Tuesday, 21 April 2009 19:43

The montagnard people of Vietnam

Northern Vietnam, bordering mainland China, is the village of Sapa. Sapa is known for being the coldest area in Vietnam. Not only for that, in this town and area, live the Black Hmong and Red Dzao tribes. People from these tribes are easily recognizable from the traditional clothes they wear.

The black Hmong wear black and dark blue clothing, and their hands are often all blue from dying fabric.
The Red Dzao wear black and red clothing, and a red scarf winded around their head, held by silver pins, with tassels and small bells hanging over the neck.
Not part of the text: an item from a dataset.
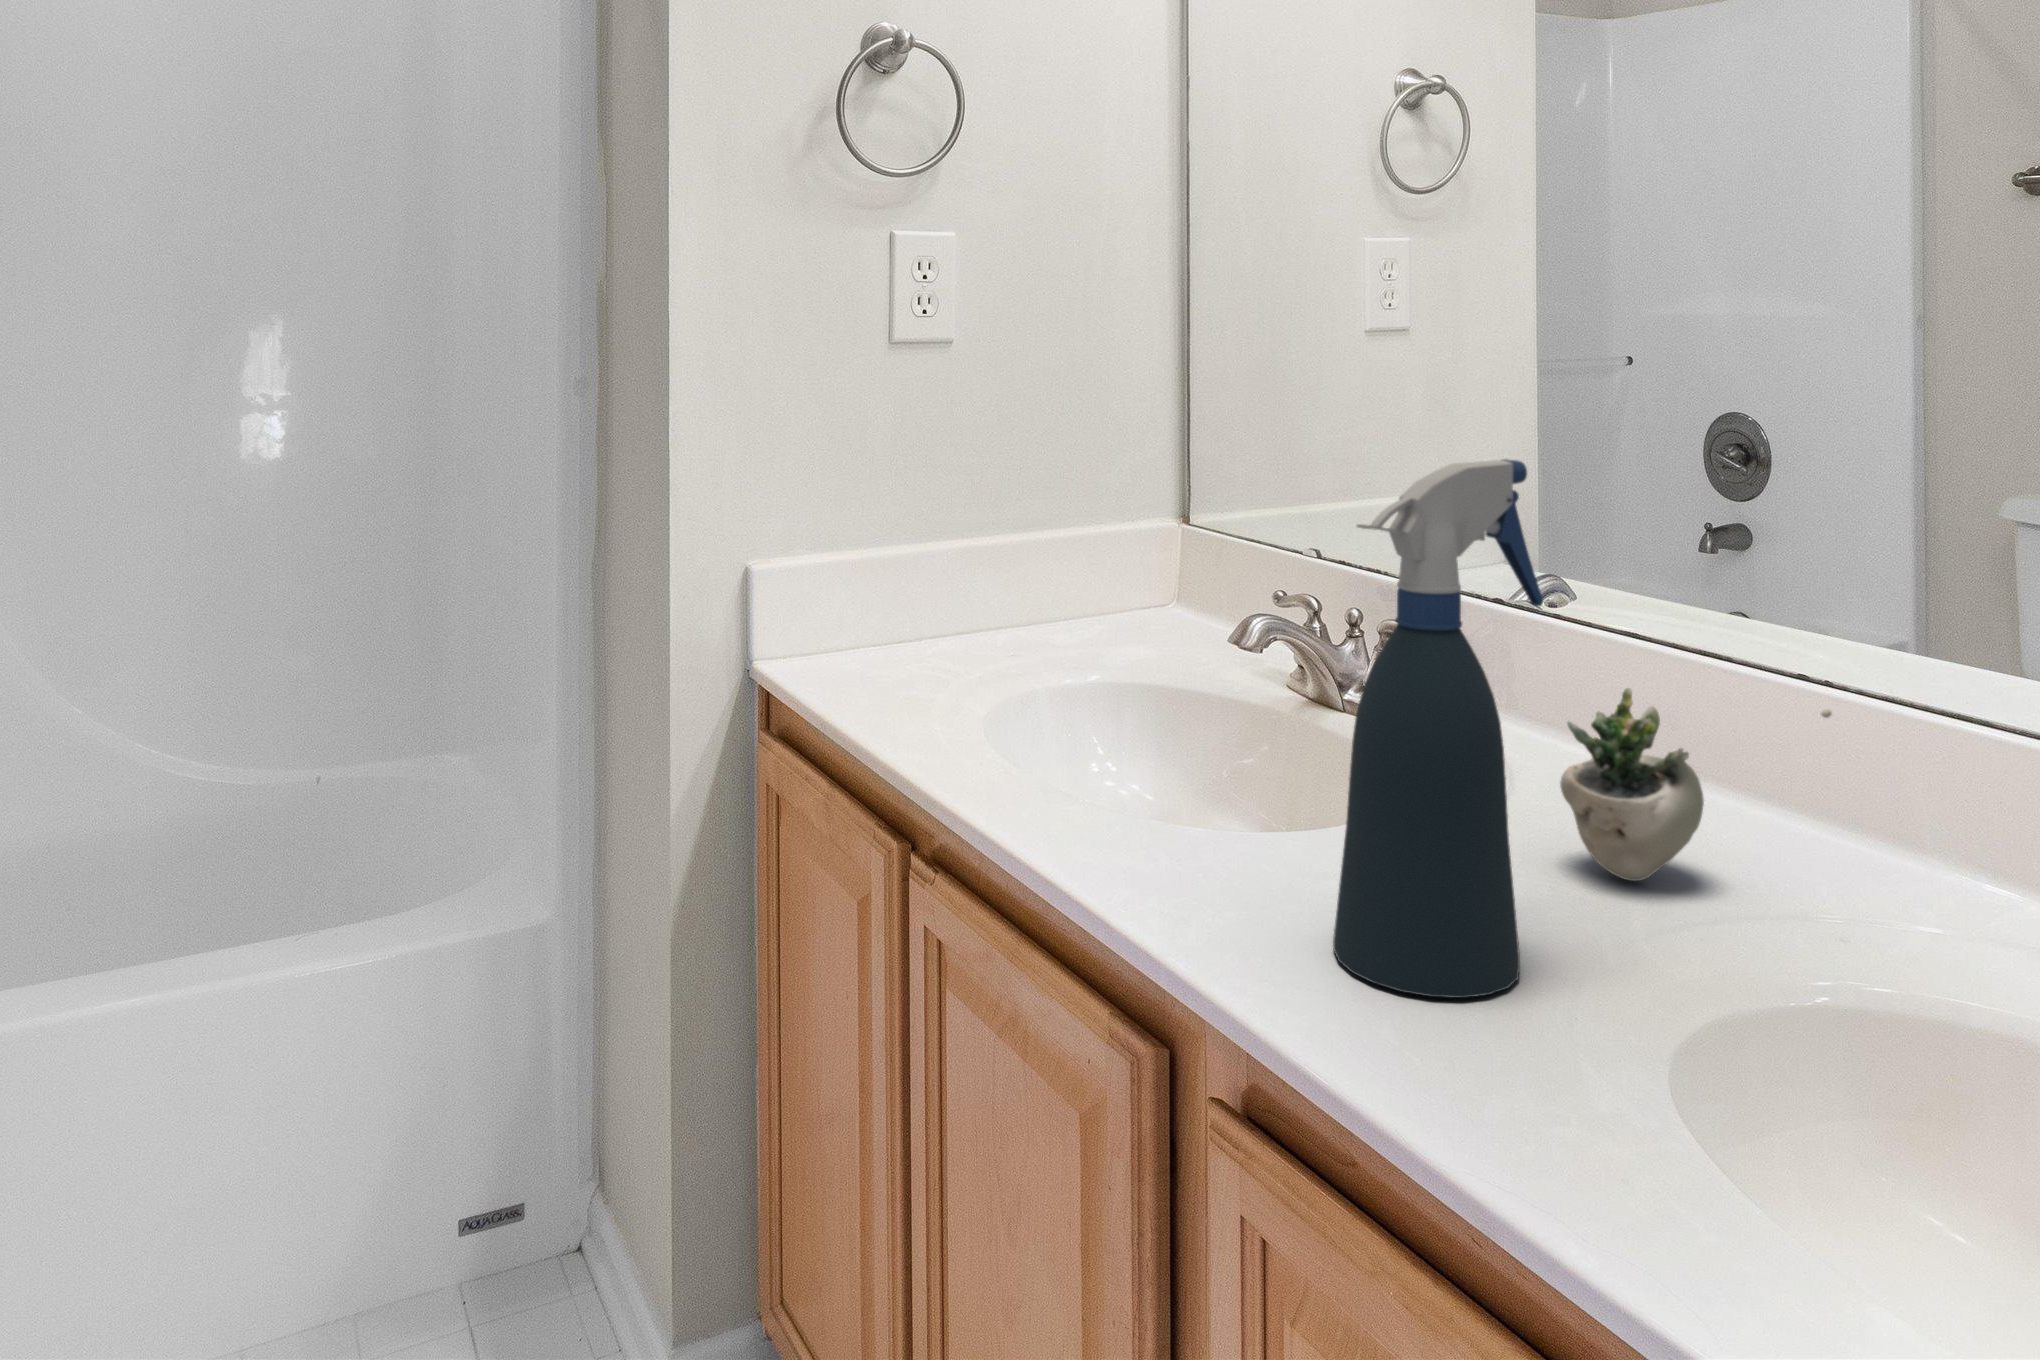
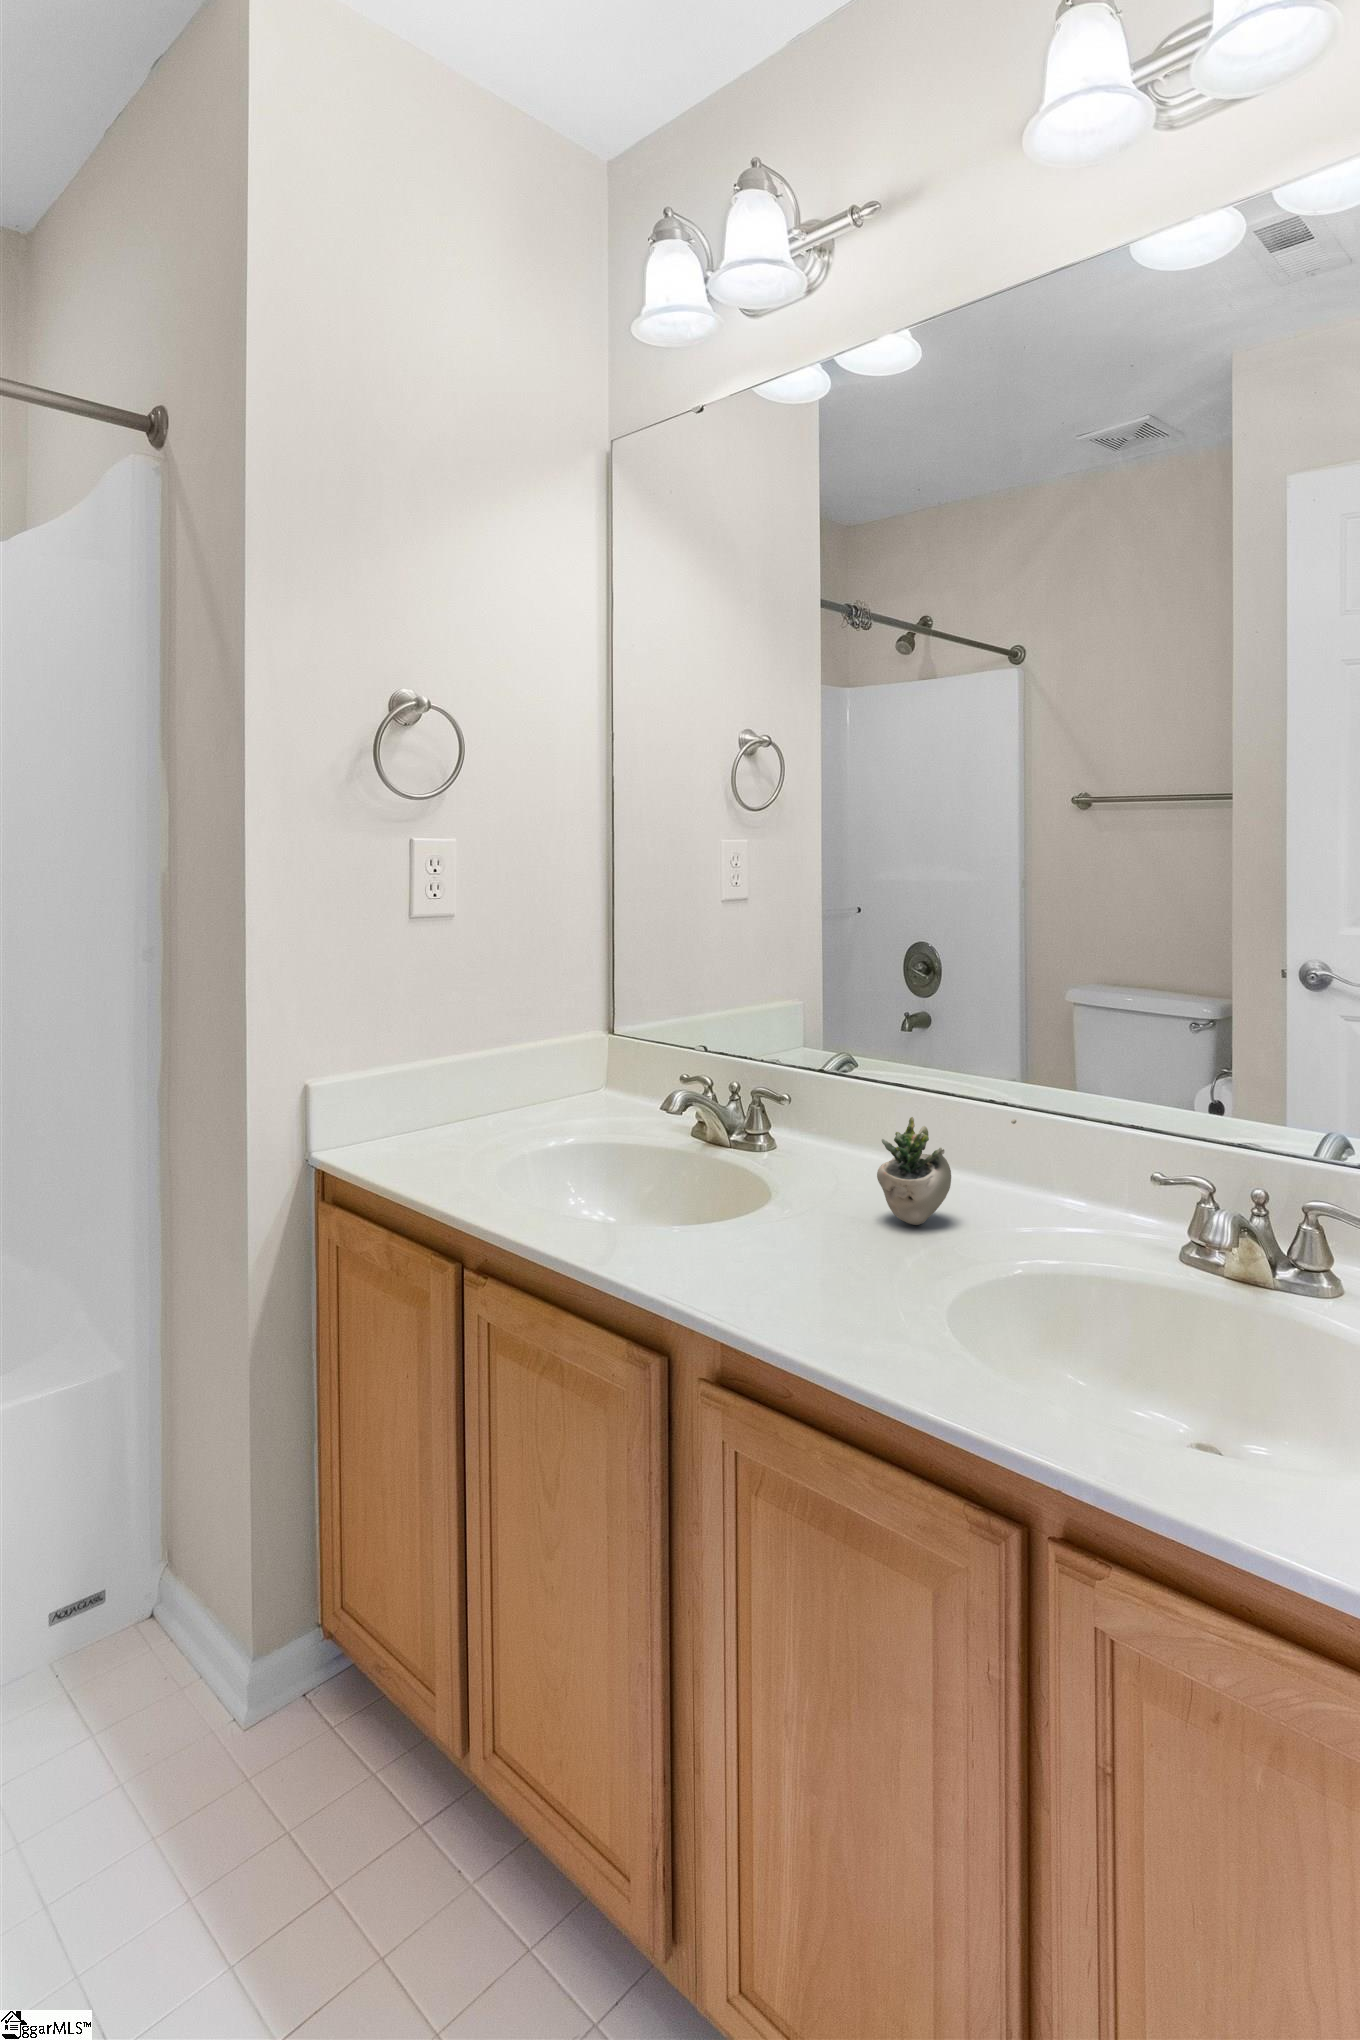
spray bottle: present [1333,459,1543,998] -> none [773,995,878,1301]

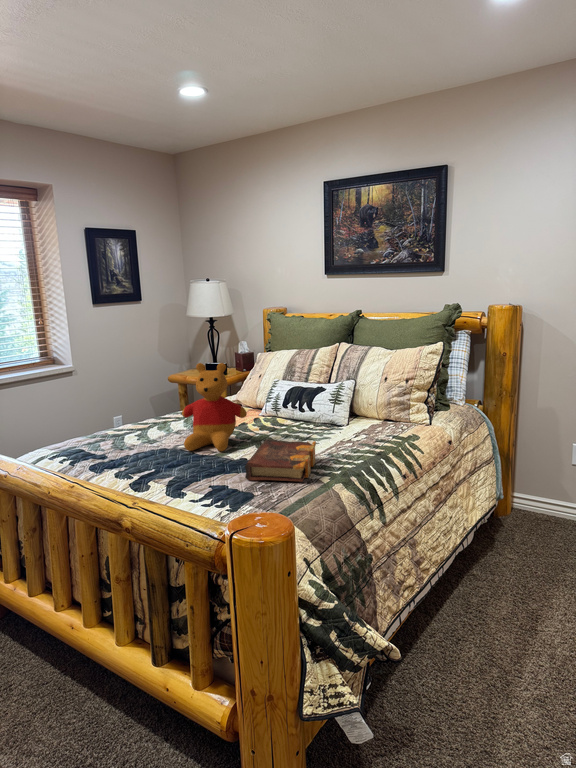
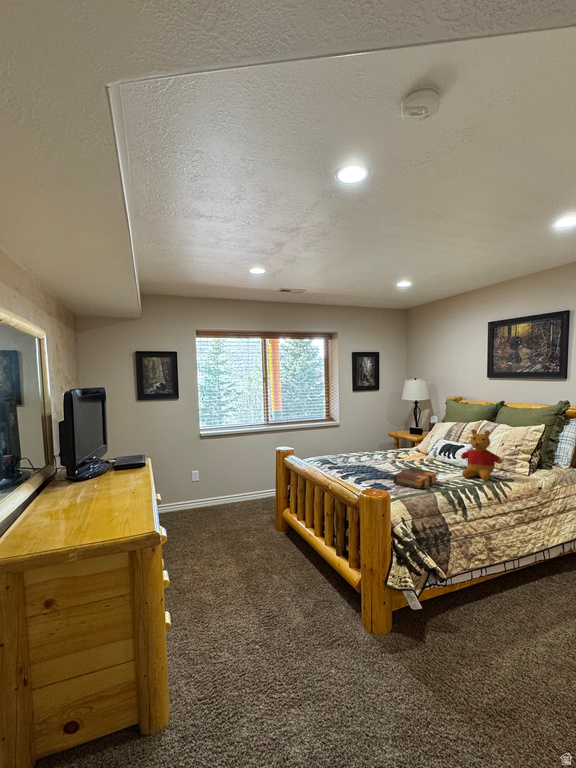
stuffed bear: present [182,363,247,451] -> present [461,429,502,481]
They also shave their hair up on the forehead as well as their eyebrows.

Both Hmong and Dzao wear beautifully handmade silver jewels, which they sell all around the village of Sapa, along with fabric, clothing, bags, shoes and etc – all of it handmade.
One would think that they dress like that only for show in order to sell their products, and then go back home and dress “normally”. As far as you walk, drive or ride your bike around Sapa, people all dress and work according to their traditions, even in the most remote villages.

A few hours ride away from Sapa is Bac Ha, famous for its market, where another tribe lives – the Flower Hmong. Most are dressed in pink, with a bit of red, blue, yellow, black, green, and orange, thus the name.

Bac Ha is, like Sapa, a very popular touristic place, but the people seem to pay little attention to the tourists. Of course they do try to sell their products to foreigners, like in every other country, but they still maintain their way of living, and you will see people buying horses, dogs, fruits and vegetables in their traditional outfit, taking little notice of the cameras shooting them.

The village of Sapa is a good place to have an overview of the Montagnard (mountain tribes) still living in Vietnam, and most importantly, one that has yet to be contaminated by western culture.